2. Materials and Methods

2.1. Study Areas

This study was carried out in three different geographical areas, two in Italy and one in Iran, investigating three different harvesting operations in poplar plantations.

The Iranian poplar plantation (IR) is located in the coastal area of the Caspian Sea in the Guilan province in northern Iran. The total area of the plantation is 60 ha, situated in flat terrain at an altitude range from 0 m to 20 m a.s.l. The average annual rainfall is from 1260 to 1340 mm and most of the precipitation occurs between the months of September and December. The average annual temperature is +15 °C, with the minimum during the winter at a few degrees below 0 °C, and the maximum at +25° during the summer. The soil type is clay loam with poor drainage. This plantation was divided into two areas of 30 ha each. The harvesting operation in 30 ha for the dry site was performed in the first half of September 2019 before the rainfall. Harvesting operations were carried out in the second half of September 2019 after rainfall in the 30 ha moist site. The soil moisture content was 14.4% in the dry site and 34.6% in the moist site. Trees were felled by chainsaw, and whole trees were extracted to roadside landings by wheeled skidder Timberjack 450C. Finally, processing operations were motor-manually performed at the landing site.

The first Italian poplar plantation (IT1) was located in the Lazio region in central Italy. The total area of the plantation is 20 ha and it is situated in flat terrain and with an altitude range from 90 m to 110 m a.s.l. The average annual rainfall is from 830 to 900 mm and most of the precipitation occurs from October to December. The average annual temperature is +14.9 °C with a minimum during the winter at 2.5 °C, and a maximum at +30.7 °C during the summer. The soil type is clay loam with a low level of organic matter, nitrogen and phosphorus and with poor drainage. This plantation was divided into two areas of 10 ha each. The harvesting operations in 10 ha on the dry site were performed in the second half of June 2018. Harvesting operations were carried out in the first half of April 2018 after rainfall in the 10 ha moist site. The soil moisture content was 12.1% in the dry site and 36.8% in the moist site. As in the Iranian site, trees were motor-manually felled by chainsaw, and whole tree extraction was carried out by a wheeled skidder Timberjack 450C. In this case too, motor-manual processing with a chainsaw was carried out at the landing site.

> Exercise set
1. Reproduce word for word the part of the passage on the poplar plantation study areas that opens with the words containing "2. Materials and" and closes with "in poplar plantations.".
2. Pick up the passage on the poplar plantation study areas after its last sentence and keep writing it.

> Dataset extract
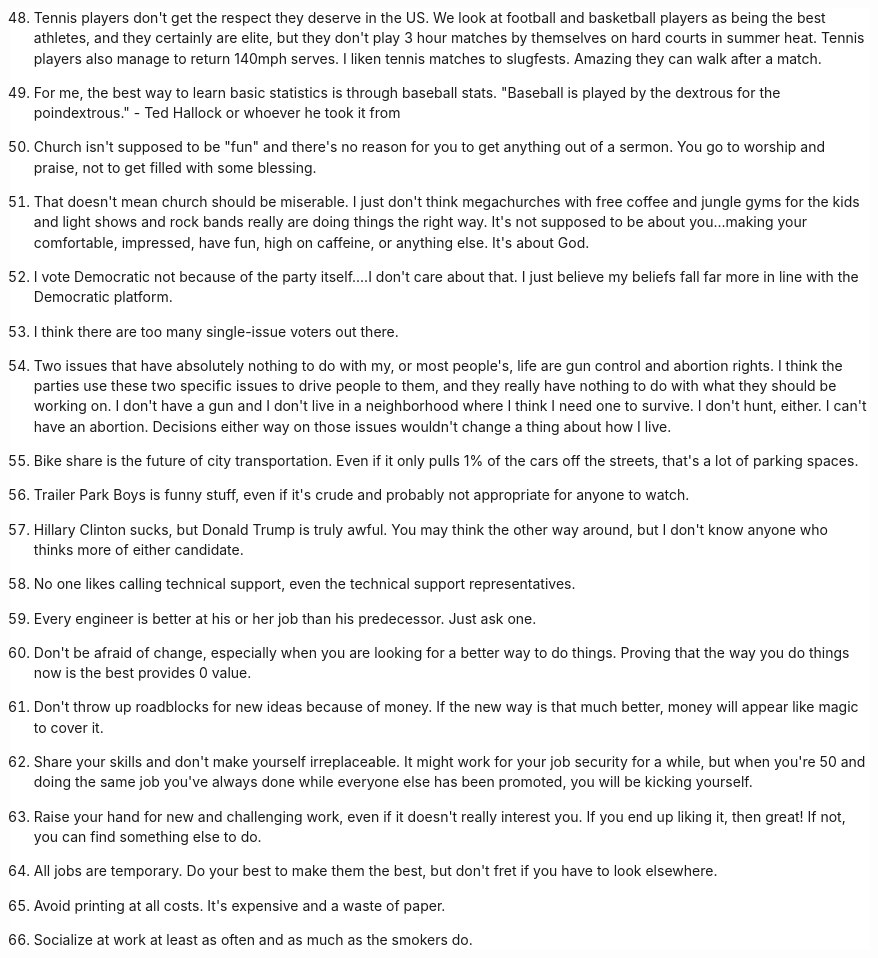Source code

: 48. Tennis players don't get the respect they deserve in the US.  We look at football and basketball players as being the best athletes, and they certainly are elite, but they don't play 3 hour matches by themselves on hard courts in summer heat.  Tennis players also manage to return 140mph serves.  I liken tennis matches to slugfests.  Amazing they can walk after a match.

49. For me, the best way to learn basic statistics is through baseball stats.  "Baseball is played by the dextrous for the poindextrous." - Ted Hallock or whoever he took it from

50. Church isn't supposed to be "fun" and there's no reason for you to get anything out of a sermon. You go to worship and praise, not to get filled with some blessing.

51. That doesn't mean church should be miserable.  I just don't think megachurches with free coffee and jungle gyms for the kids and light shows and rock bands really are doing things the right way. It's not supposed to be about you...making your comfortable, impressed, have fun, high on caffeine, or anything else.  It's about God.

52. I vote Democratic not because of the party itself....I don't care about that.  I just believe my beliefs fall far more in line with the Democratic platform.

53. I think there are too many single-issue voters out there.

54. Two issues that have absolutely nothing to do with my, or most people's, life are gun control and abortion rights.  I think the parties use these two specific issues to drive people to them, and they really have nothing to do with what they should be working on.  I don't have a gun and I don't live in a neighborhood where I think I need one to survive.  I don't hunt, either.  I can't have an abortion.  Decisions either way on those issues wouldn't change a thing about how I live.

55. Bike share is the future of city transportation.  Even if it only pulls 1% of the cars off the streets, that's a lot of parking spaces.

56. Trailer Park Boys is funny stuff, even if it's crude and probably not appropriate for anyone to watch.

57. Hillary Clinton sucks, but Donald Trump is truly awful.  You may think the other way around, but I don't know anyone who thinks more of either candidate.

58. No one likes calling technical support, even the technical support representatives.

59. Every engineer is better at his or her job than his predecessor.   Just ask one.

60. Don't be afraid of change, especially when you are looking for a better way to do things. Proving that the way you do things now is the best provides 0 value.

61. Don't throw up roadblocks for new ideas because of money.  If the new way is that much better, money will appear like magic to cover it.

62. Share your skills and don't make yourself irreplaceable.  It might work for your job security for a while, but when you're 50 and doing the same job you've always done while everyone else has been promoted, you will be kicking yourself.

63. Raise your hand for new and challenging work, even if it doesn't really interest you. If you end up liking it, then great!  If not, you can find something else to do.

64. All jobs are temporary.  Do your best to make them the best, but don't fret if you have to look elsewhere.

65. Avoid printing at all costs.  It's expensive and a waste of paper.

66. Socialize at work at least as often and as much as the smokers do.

> Results by task
1.
2. Materials and Methods

2.1. Study Areas

This study was carried out in three different geographical areas, two in Italy and one in Iran, investigating three different harvesting operations in poplar plantations.

2.
The second Italian poplar plantation (IT2) was located in the Veneto region in North Italy. The total area of the plantation is 20 ha and situated in flat terrain with an altitude range from 10 m to 30 m a.s.l. The average annual rainfall is from 730 to 850 mm and most of the precipitation occurs from September to November. The average annual temperature is +13.6 °C with a minimum during winter of 0.1°C, and a maximum of +29.2 °C during the summer. The soil type is clay loam texture with a low level of organic matter and with poor drainage. This plantation is divided into two areas of 10 ha each. The harvesting operations in the 10 ha dry site were performed in the first half of July 2018. Harvesting operations were carried out in the second half of September 2018 after rainfall in the 10 ha moist site. The soil moisture content was 15.0% in the dry site and 35.7% in the moist site. Trees were mechanically felled and processed by a harvester and cut to length through an extraction system by a forwarder. Technical characteristics of the machinery used in the various harvesting sites are given in

Table 1. Specification of the mechanization used in the three harvesting sites.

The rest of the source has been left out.